── Dataset excerpts ──

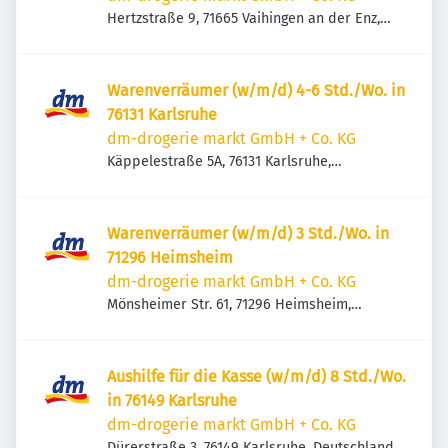
Hertzstraße 9, 71665 Vaihingen an der Enz,
Deutschland
Warenverräumer (w/m/d) 4-6 Std./Wo. in
76131 Karlsruhe
dm-drogerie markt GmbH + Co. KG
Käppelestraße 5A, 76131 Karlsruhe,
Deutschland
Warenverräumer (w/m/d) 3 Std./Wo. in
71296 Heimsheim
dm-drogerie markt GmbH + Co. KG
Mönsheimer Str. 61, 71296 Heimsheim,
Deutschland
Aushilfe für die Kasse (w/m/d) 8 Std./Wo.
in 76149 Karlsruhe
dm-drogerie markt GmbH + Co. KG
Dürerstraße 3, 76149 Karlsruhe, Deutschland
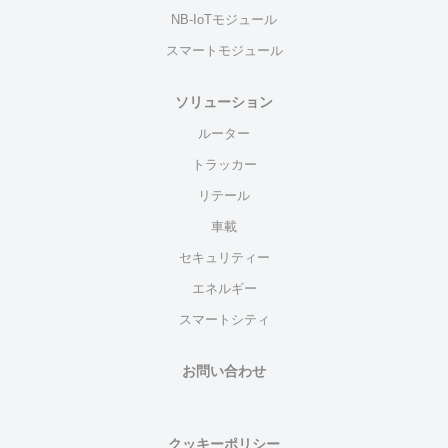
NB-IoTモジュール
スマートモジュール
ソリューション
ルーター
トラッカー
リテール
車載
セキュリティー
エネルギー
スマートシティ
お問い合わせ
クッキーポリシー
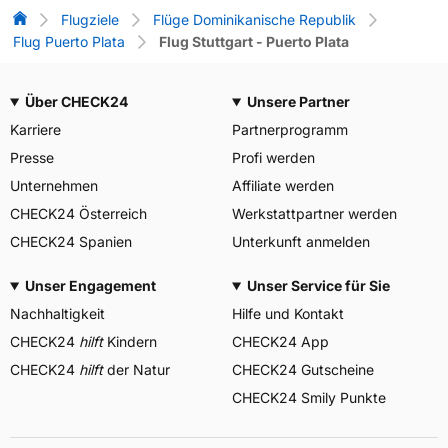
Flug-Vergleich
Flugziele
Flüge Dominikanische Republik
Flug Puerto Plata
Flug Stuttgart - Puerto Plata
Über CHECK24
Unsere Partner
Karriere
Partnerprogramm
Presse
Profi werden
Unternehmen
Affiliate werden
CHECK24 Österreich
Werkstattpartner werden
CHECK24 Spanien
Unterkunft anmelden
Unser Engagement
Unser Service für Sie
Nachhaltigkeit
Hilfe und Kontakt
CHECK24
hilft
Kindern
CHECK24 App
CHECK24
hilft
der Natur
CHECK24 Gutscheine
CHECK24 Smily Punkte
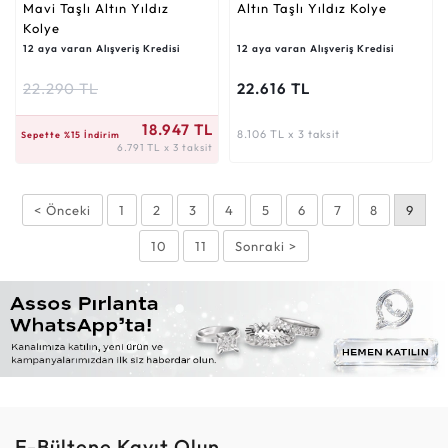
Mavi Taşlı Altın Yıldız
Altın Taşlı Yıldız Kolye
Kolye
12 aya varan Alışveriş Kredisi
12 aya varan Alışveriş Kredisi
22.290 TL
22.616 TL
6.791 TL x 3 taksit
18.947 TL
8.106 TL x 3 taksit
Sepette %15 İndirim
6.791 TL x 3 taksit
< Önceki
1
2
3
4
5
6
7
8
9
10
11
Sonraki >
E-Bültene Kayıt Olun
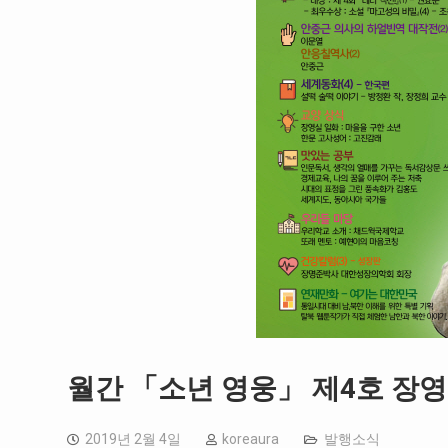
월간 「소년 영웅」 제4호 장영실
2019년 2월 4일
koreaura
발행소식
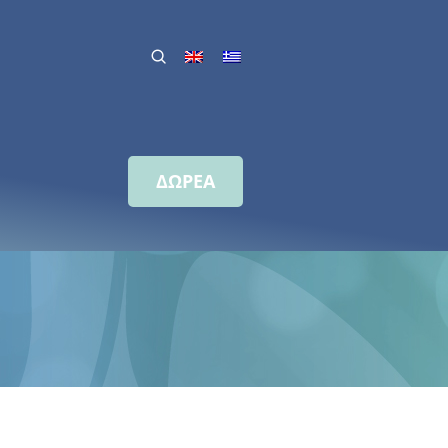
ΔΩΡΕΑ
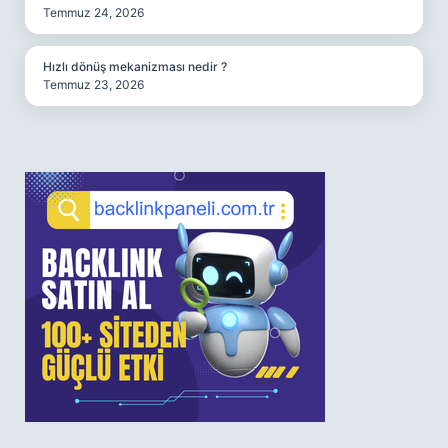
Temmuz 24, 2026
Hızlı dönüş mekanizması nedir ?
Temmuz 23, 2026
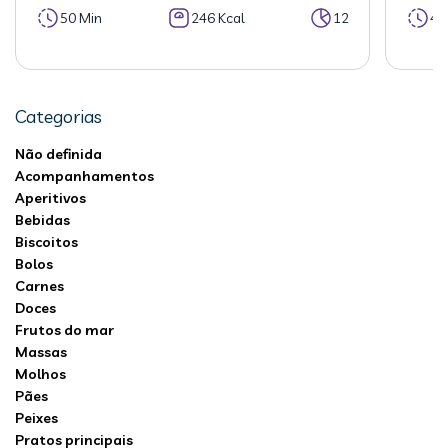
50 Min
246 Kcal
12
40
Categorias
Não definida
Acompanhamentos
Aperitivos
Bebidas
Biscoitos
Bolos
Carnes
Doces
Frutos do mar
Massas
Molhos
Pães
Peixes
Pratos principais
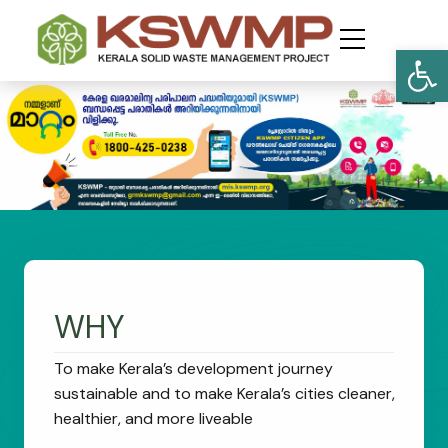
Open
WHY
To make Kerala’s development journey
sustainable and to make Kerala’s cities cleaner,
healthier, and more liveable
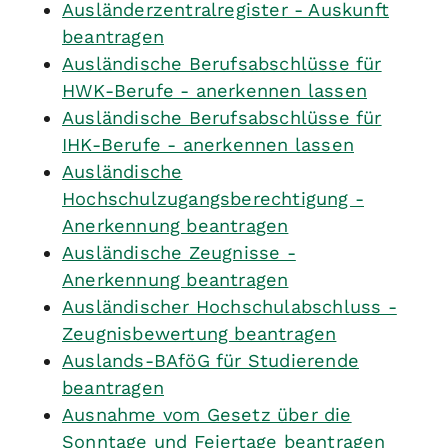
Ausländerzentralregister - Auskunft
beantragen
Ausländische Berufsabschlüsse für
HWK-Berufe - anerkennen lassen
Ausländische Berufsabschlüsse für
IHK-Berufe - anerkennen lassen
Ausländische
Hochschulzugangsberechtigung -
Anerkennung beantragen
Ausländische Zeugnisse -
Anerkennung beantragen
Ausländischer Hochschulabschluss -
Zeugnisbewertung beantragen
Auslands-BAföG für Studierende
beantragen
Ausnahme vom Gesetz über die
Sonntage und Feiertage beantragen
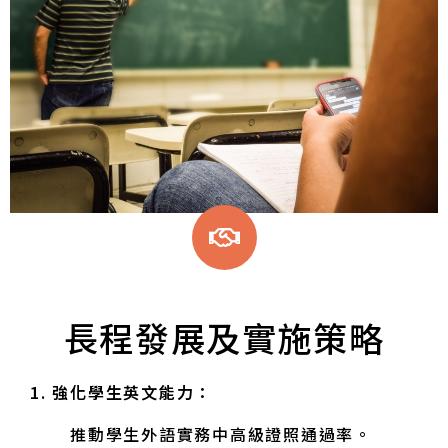
長程發展及實施策略
1.
強化學生英文能力：
推動學生外語實務中高級證照通過率。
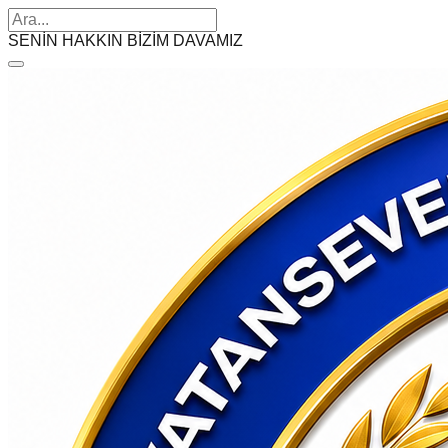
SENİN HAKKIN BİZİM DAVAMIZ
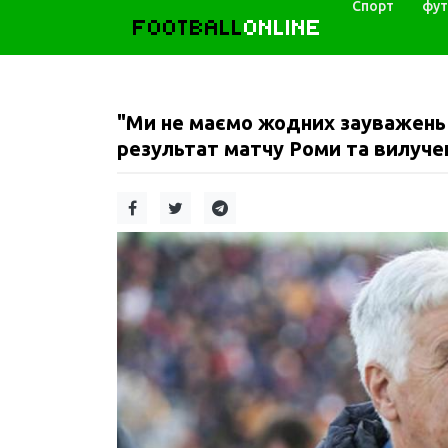
Спорт
фут
FOOTBALL
ONLINE
"Ми не маємо жодних зауважень 
результат матчу Роми та вилуче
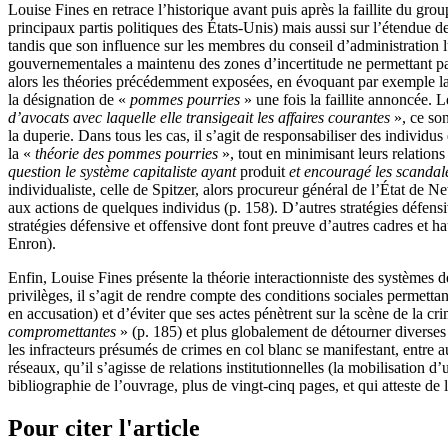
Louise Fines en retrace l’historique avant puis après la faillite du gro
principaux partis politiques des États-Unis) mais aussi sur l’étendue 
tandis que son influence sur les membres du conseil d’administration l
gouvernementales a maintenu des zones d’incertitude ne permettant p
alors les théories précédemment exposées, en évoquant par exemple la l
la désignation de «
pommes pourries
» une fois la faillite annoncée. 
d’avocats avec laquelle elle transigeait les affaires courantes
», ce so
la duperie. Dans tous les cas, il s’agit de responsabiliser des individus
la «
théorie des pommes pourries
», tout en minimisant leurs relation
question le système capitaliste ayant
produit
et encouragé les scandale
individualiste, celle de Spitzer, alors procureur général de l’État de 
aux actions de quelques individus (p. 158). D’autres stratégies défe
stratégies défensive et offensive dont font preuve d’autres cadres et 
Enron).
Enfin, Louise Fines présente la théorie interactionniste des systèmes 
privilèges, il s’agit de rendre compte des conditions sociales permetta
en accusation) et d’éviter que ses actes pénètrent sur la scène de la cri
compromettantes
» (p. 185) et plus globalement de détourner diverses c
les infracteurs présumés de crimes en col blanc se manifestant, entre au
réseaux, qu’il s’agisse de relations institutionnelles (la mobilisation d
bibliographie de l’ouvrage, plus de vingt-cinq pages, et qui atteste de 
Pour citer l'article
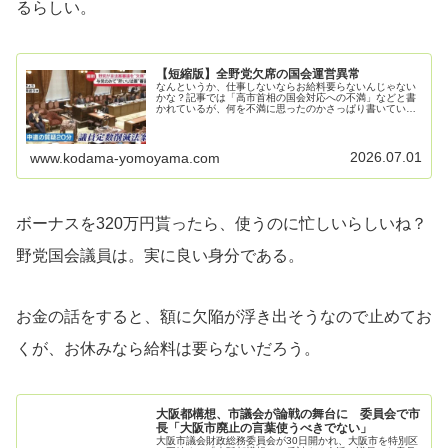
るらしい。
【短縮版】全野党欠席の国会運営異常
なんというか、仕事しないならお給料要らないんじゃない
かな？記事では「高市首相の国会対応への不満」などと書
かれているが、何を不満に思ったのかさっぱり書いていな
い。あれか？悪魔の証明をしなかったからか？「自分たち
が国会で不要だ」ということを、自…
2026.07.01
www.kodama-yomoyama.com
ボーナスを320万円貰ったら、使うのに忙しいらしいね？
野党国会議員は。実に良い身分である。
お金の話をすると、額に欠陥が浮き出そうなので止めてお
くが、お休みなら給料は要らないだろう。
大阪都構想、市議会が論戦の舞台に 委員会で市
長「大阪市廃止の言葉使うべきでない」
大阪市議会財政総務委員会が30日開かれ、大阪市を特別区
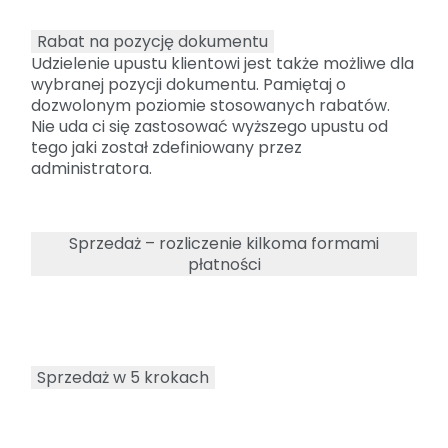
Rabat na pozycję dokumentu
Udzielenie upustu klientowi jest także możliwe dla
wybranej pozycji dokumentu. Pamiętaj o
dozwolonym poziomie stosowanych rabatów.
Nie uda ci się zastosować wyższego upustu od
tego jaki został zdefiniowany przez
administratora.
Sprzedaż – rozliczenie kilkoma formami
płatności
Sprzedaż w 5 krokach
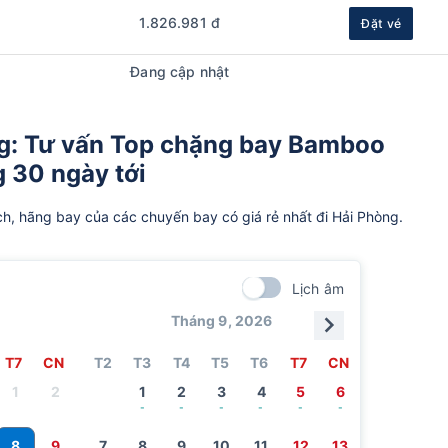
1.826.981 đ
Đặt vé
Đang cập nhật
g: Tư vấn Top chặng bay Bamboo
g 30 ngày tới
ch, hãng bay của các chuyến bay có giá rẻ nhất đi Hải Phòng.
Lịch âm
Tháng 9, 2026
T7
CN
T2
T3
T4
T5
T6
T7
CN
1
2
1
2
3
4
5
6
-
-
-
-
-
-
8
9
7
8
9
10
11
12
13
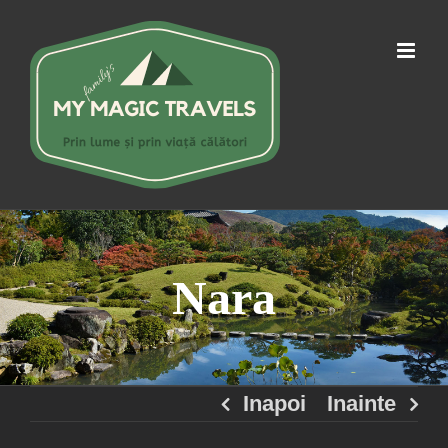
Skip
to
content
Nara
Inapoi
Inainte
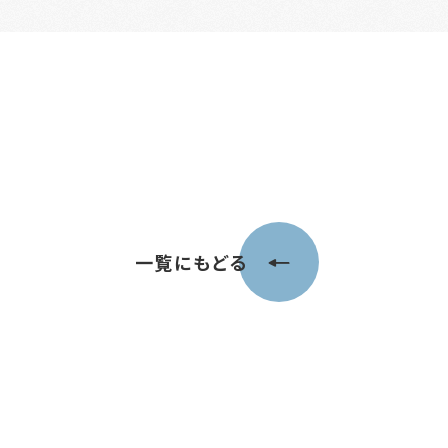
一覧にもどる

───

Work instruction :: Please extract every line of text from all the rows above, reproducing each one verbatim. Leave the pictures out of your answer.

Your solution ::
Hertzstraße 9, 71665 Vaihingen an der Enz,
Deutschland
Warenverräumer (w/m/d) 4-6 Std./Wo. in
76131 Karlsruhe
dm-drogerie markt GmbH + Co. KG
Käppelestraße 5A, 76131 Karlsruhe,
Deutschland
Warenverräumer (w/m/d) 3 Std./Wo. in
71296 Heimsheim
dm-drogerie markt GmbH + Co. KG
Mönsheimer Str. 61, 71296 Heimsheim,
Deutschland
Aushilfe für die Kasse (w/m/d) 8 Std./Wo.
in 76149 Karlsruhe
dm-drogerie markt GmbH + Co. KG
Dürerstraße 3, 76149 Karlsruhe, Deutschland
NB-IoTモジュール
スマートモジュール
ソリューション
ルーター
トラッカー
リテール
車載
セキュリティー
エネルギー
スマートシティ
お問い合わせ
クッキーポリシー
Flug-Vergleich
Flugziele
Flüge Dominikanische Republik
Flug Puerto Plata
Flug Stuttgart - Puerto Plata
Über CHECK24
Unsere Partner
Karriere
Partnerprogramm
Presse
Profi werden
Unternehmen
Affiliate werden
CHECK24 Österreich
Werkstattpartner werden
CHECK24 Spanien
Unterkunft anmelden
Unser Engagement
Unser Service für Sie
Nachhaltigkeit
Hilfe und Kontakt
CHECK24
hilft
Kindern
CHECK24 App
CHECK24
hilft
der Natur
CHECK24 Gutscheine
CHECK24 Smily Punkte
Mavi Taşlı Altın Yıldız
Altın Taşlı Yıldız Kolye
Kolye
12 aya varan Alışveriş Kredisi
12 aya varan Alışveriş Kredisi
22.290 TL
22.616 TL
6.791 TL x 3 taksit
18.947 TL
8.106 TL x 3 taksit
Sepette %15 İndirim
6.791 TL x 3 taksit
< Önceki
1
2
3
4
5
6
7
8
9
10
11
Sonraki >
E-Bültene Kayıt Olun
월간 「소년 영웅」 제4호 장영실
2019년 2월 4일
koreaura
발행소식
ΔΩΡΕΑ
Temmuz 24, 2026
Hızlı dönüş mekanizması nedir ?
Temmuz 23, 2026
50 Min
246 Kcal
12
40
Categorias
Não definida
Acompanhamentos
Aperitivos
Bebidas
Biscoitos
Bolos
Carnes
Doces
Frutos do mar
Massas
Molhos
Pães
Peixes
Pratos principais
Open
WHY
To make Kerala’s development journey
sustainable and to make Kerala’s cities cleaner,
healthier, and more liveable
Ausländerzentralregister - Auskunft
beantragen
Ausländische Berufsabschlüsse für
HWK-Berufe - anerkennen lassen
Ausländische Berufsabschlüsse für
IHK-Berufe - anerkennen lassen
Ausländische
Hochschulzugangsberechtigung -
Anerkennung beantragen
Ausländische Zeugnisse -
Anerkennung beantragen
Ausländischer Hochschulabschluss -
Zeugnisbewertung beantragen
Auslands-BAföG für Studierende
beantragen
Ausnahme vom Gesetz über die
Sonntage und Feiertage beantragen
長程發展及實施策略
1.
強化學生英文能力：
推動學生外語實務中高級證照通過率。
SENİN HAKKIN BİZİM DAVAMIZ
Спорт
фут
FOOTBALL
ONLINE
"Ми не маємо жодних зауважень 
результат матчу Роми та вилуче
Louise Fines en retrace l’historique avant puis après la faillite du gro
principaux partis politiques des États-Unis) mais aussi sur l’étendue 
tandis que son influence sur les membres du conseil d’administration l
gouvernementales a maintenu des zones d’incertitude ne permettant p
alors les théories précédemment exposées, en évoquant par exemple la l
la désignation de «
pommes pourries
» une fois la faillite annoncée. 
d’avocats avec laquelle elle transigeait les affaires courantes
», ce so
la duperie. Dans tous les cas, il s’agit de responsabiliser des individus
la «
théorie des pommes pourries
», tout en minimisant leurs relation
question le système capitaliste ayant
produit
et encouragé les scandale
individualiste, celle de Spitzer, alors procureur général de l’État de 
aux actions de quelques individus (p. 158). D’autres stratégies défe
stratégies défensive et offensive dont font preuve d’autres cadres et 
Enron).
Enfin, Louise Fines présente la théorie interactionniste des systèmes 
privilèges, il s’agit de rendre compte des conditions sociales permetta
en accusation) et d’éviter que ses actes pénètrent sur la scène de la cri
compromettantes
» (p. 185) et plus globalement de détourner diverses c
les infracteurs présumés de crimes en col blanc se manifestant, entre au
réseaux, qu’il s’agisse de relations institutionnelles (la mobilisation d
bibliographie de l’ouvrage, plus de vingt-cinq pages, et qui atteste de 
Pour citer l'article
るらしい。
【短縮版】全野党欠席の国会運営異常
なんというか、仕事しないならお給料要らないんじゃない
かな？記事では「高市首相の国会対応への不満」などと書
かれているが、何を不満に思ったのかさっぱり書いていな
い。あれか？悪魔の証明をしなかったからか？「自分たち
が国会で不要だ」ということを、自…
2026.07.01
www.kodama-yomoyama.com
ボーナスを320万円貰ったら、使うのに忙しいらしいね？
野党国会議員は。実に良い身分である。
お金の話をすると、額に欠陥が浮き出そうなので止めてお
くが、お休みなら給料は要らないだろう。
大阪都構想、市議会が論戦の舞台に 委員会で市
長「大阪市廃止の言葉使うべきでない」
大阪市議会財政総務委員会が30日開かれ、大阪市を特別区
Rabat na pozycję dokumentu
Udzielenie upustu klientowi jest także możliwe dla
wybranej pozycji dokumentu. Pamiętaj o
dozwolonym poziomie stosowanych rabatów.
Nie uda ci się zastosować wyższego upustu od
tego jaki został zdefiniowany przez
administratora.
Sprzedaż – rozliczenie kilkoma formami
płatności
Sprzedaż w 5 krokach
1.826.981 đ
Đặt vé
Đang cập nhật
g: Tư vấn Top chặng bay Bamboo
g 30 ngày tới
ch, hãng bay của các chuyến bay có giá rẻ nhất đi Hải Phòng.
Lịch âm
Tháng 9, 2026
T7
CN
T2
T3
T4
T5
T6
T7
CN
1
2
1
2
3
4
5
6
-
-
-
-
-
-
8
9
7
8
9
10
11
12
13
Skip
to
content
Nara
Inapoi
Inainte
一覧にもどる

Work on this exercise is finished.